Actor and screenwriter Simon Pegg has called for the wealthiest in society to pay more tax in a bid to tackle inequality.
The Shaun of the Dead star is one of the signatories to an open letter asking millionaires and billionaires to join calls for higher taxes on very wealthy people, and for international reforms to stop tax dodging.
He is one of more than 120 people from eight countries, including British film director Richard Curtis, who signed the letter in what Pegg said "at first glance seems an antithetical move from people lucky enough to have very high paying jobs".
Writing in a column in Thursday’s edition of The Times, Pegg said he did not hesitate when asked to sign the letter.
He said: "Inequality is not inevitable, it’s a policy choice."

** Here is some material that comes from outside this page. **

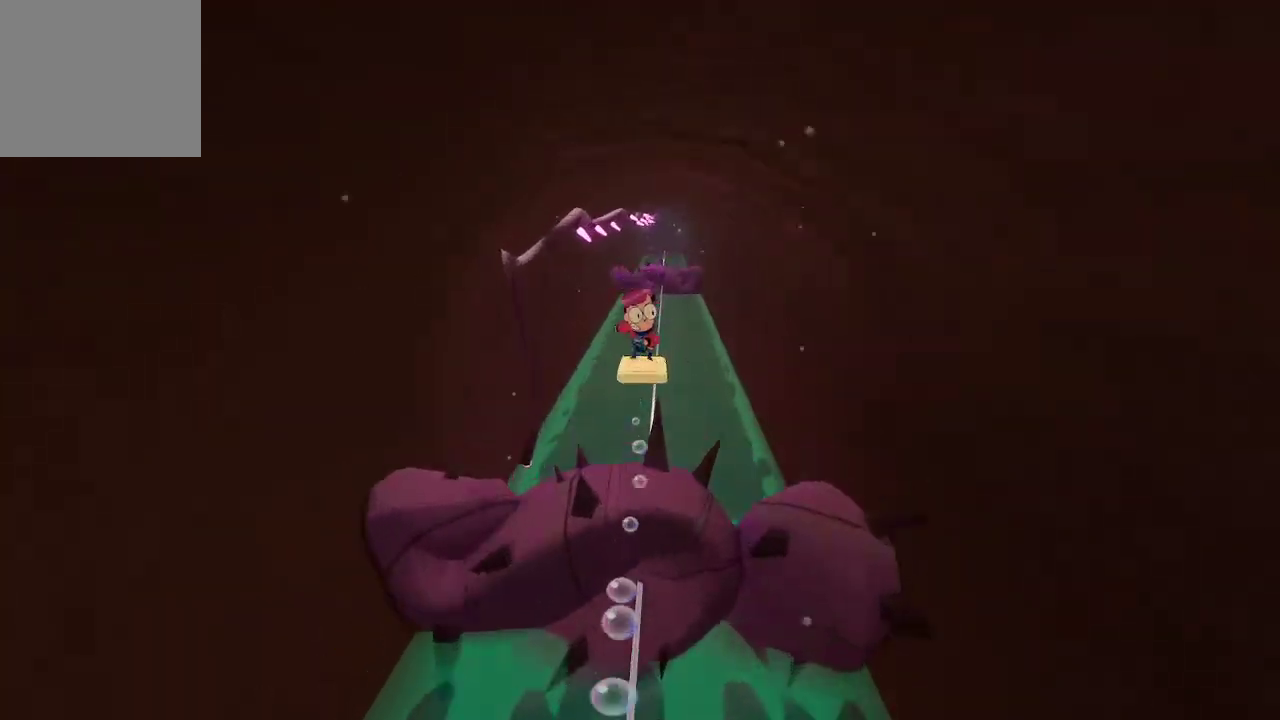
{"buttons": ["R1"], "left_stick": "up", "right_stick": "center", "events": []}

"It’s the product of governments passing policies that favour the very wealthy at the expense of the less fortunate," he wrote.
Mr Pegg said it was estimated almost half the world’s population was trying to survive on $5.50 (£4.18) a day or less.
He said the rate of poverty reduction had halved since 2013, whereas in the past decade the number of billionaires had doubled.
Mr Pegg said inequality was the driving force behind both societal breakdown and the "climate crisis we face".
"Fixing this broken economy might feel too complex to many world leaders, so let the millionaires help get you started. Tax them. Tax them more and do it now."
Pegg added that as members of the higher pay bracket, he and others enjoyed "more power and privilege than most", and said wealth inequalities entrenched this situation.
He added the "injustice of the global economy" was made worse by tax systems, with loopholes in some countries meaning "a billionaire can legally pay a lower rate of tax than his assistant, and a multinational company can pay less tax than a corner shop".
He said although this might be legal, "it is still wrong".